Sunday, February 17, 2008

Pegging pay to performance is a contentious issue for the education industry. Facing a shortage of teaching professionals, the US has begun debating this idea to as means to attract and retain good staff. Attracting talent is not so much a problem. Wave enough money around and potential workers will line up around the block to submit an application. It's sort of like chumming the waters to bring the fish to a boat. But without appropriate tackle, hooking and landing the big fish is going to be a much more difficult proposition.

We need a better analogy to understand how the human resource of our industry works. How about a well kept aquarium instead, with a diversity of niches where different kinds of organisms can be at home in, be well fed, happy and can expect to live a decently long life? One of the mistakes the industry makes is to take a one-size-fits-all approach to their aquariums, not bothering with regular maintenance, and very quickly the fish choke and go belly-up in the murk. In such environments, only the scavengers will survive by eating the crap and scum that the tank is rich with.

While education boards in the US are still debating with their unions, as of last week we have already transferred our lot to a performance-rewarded aquarium -- more like Sea-World than a living-room fishbowl, to extend the analogy. All public teaching staff individually had to choose to either keep their pay package at status quo or to adopt the new performance-based pay package our industry has decided to implement from this year on. Even if we opted out of the new system for now, on our next promotion our pay will go according to the new scheme. The assumption is that if a teacher is worthy of promotion, he or she is already performing well (and probably intends to continue performing well) and might as well be rewarded accordingly.

Now that most of us have opted for performance pay, the next question is how to measure 'performance' so that we get the pay we deserve? I think that our baseline concern is not in how much the high-fliers are going to get, but it's more about how poorly our lower performers are going to be treated.

If this new system is going to work, the one thing our policy makers have to absolutely assure us on, and our middle-management has to absolutely carry out is to ensure that while our rewards may be performance-based, our survival is not. Our schools are not jungles in which predators prowl and prey have to keep looking over their shoulders at every snap of a twig. If this is the mental picture our HR has about our new pay structure, there may be a catastrophic brain-drain which we may never recover from.

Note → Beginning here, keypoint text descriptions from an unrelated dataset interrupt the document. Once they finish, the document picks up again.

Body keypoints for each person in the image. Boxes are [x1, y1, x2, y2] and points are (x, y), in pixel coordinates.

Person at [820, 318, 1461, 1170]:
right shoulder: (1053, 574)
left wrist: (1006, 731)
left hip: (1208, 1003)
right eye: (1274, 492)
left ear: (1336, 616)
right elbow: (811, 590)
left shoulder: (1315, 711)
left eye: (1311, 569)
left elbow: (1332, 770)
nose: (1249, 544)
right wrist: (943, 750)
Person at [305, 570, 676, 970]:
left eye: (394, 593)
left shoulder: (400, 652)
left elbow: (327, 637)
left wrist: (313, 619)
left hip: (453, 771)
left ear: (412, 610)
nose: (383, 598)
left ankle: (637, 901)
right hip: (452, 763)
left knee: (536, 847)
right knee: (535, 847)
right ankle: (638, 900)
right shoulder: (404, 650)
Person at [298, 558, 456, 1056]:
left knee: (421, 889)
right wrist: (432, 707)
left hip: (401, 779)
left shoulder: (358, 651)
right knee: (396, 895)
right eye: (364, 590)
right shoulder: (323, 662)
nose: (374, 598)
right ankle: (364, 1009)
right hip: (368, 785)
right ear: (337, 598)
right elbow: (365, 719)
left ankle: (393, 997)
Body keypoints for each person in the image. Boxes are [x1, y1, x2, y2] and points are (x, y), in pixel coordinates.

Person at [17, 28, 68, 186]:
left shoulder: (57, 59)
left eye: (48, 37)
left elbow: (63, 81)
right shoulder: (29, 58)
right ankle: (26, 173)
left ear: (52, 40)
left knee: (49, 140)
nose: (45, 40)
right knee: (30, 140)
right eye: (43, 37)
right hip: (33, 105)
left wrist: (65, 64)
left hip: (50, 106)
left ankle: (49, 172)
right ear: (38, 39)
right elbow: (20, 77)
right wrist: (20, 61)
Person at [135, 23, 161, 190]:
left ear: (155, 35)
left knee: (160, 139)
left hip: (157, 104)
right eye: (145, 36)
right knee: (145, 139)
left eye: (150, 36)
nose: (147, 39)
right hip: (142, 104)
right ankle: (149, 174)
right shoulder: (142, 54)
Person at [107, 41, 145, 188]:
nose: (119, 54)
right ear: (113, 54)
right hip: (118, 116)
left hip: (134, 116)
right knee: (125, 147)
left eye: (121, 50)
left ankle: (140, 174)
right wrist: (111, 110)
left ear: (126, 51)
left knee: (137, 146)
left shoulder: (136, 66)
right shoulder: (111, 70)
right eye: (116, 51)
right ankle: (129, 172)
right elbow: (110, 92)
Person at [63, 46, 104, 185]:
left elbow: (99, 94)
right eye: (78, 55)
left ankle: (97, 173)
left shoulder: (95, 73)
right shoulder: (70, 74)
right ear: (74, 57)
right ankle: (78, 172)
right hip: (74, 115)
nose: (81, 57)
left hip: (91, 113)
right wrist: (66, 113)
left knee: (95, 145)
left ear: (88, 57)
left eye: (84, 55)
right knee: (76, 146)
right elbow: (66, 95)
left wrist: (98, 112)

The new pay system has got to be sold as if our industry was a massive Sea-World theme park. Every organism is well taken care of and given clean tanks, suitable habitats to live in, and have their daily dietary requirements met. The environment is predator-free so each organism can happily focus on the Maslow-ian higher-order things in life, like teaching kids.

Having few worries about their basic needs, there will be a much larger pool of staff interested in doing a little bit more for better rewards. Every Sea-World needs its dolphin/orca/sea-lion shows to bring in the crowds, so these performers get additional training, more varieties of stimulation, recognition and applause. They get their names in lights and their faces on posters. They are the reason why people come to Sea-World in the first place.

But without the smaller fish-tanks for the people to admire, there would be nothing to do between the shows (performers need their rest time too) to keep the people interested. So whether they 'perform' or not, every individual organism has a role to play in the industry. Their efforts, big or small, keep their visitors happy and coming year after year, ensuring enough revenue to pay for regular maintenance, upkeep and rewards for themselves. Of course taxpayers pay for the service our industry provides, but we do want happy taxpayers who feel their taxes are well spent, don't we?

In our industry, a lot of what we do tends to be unquantifiable because we deal a lot with human unpredictability, so we really do need to view 'performance' as a value-added incentive, not a threat to our survival. Convince us of this in our daily work and in our work environment. Don't make teachers territorial and competitive with each other but value everyone and what each of us has to offer. Give more to those who do more, but don't take away from those who do comparatively less (for one reason or another). If that's how our industry shapes up, I think we'll have a winner on our hands.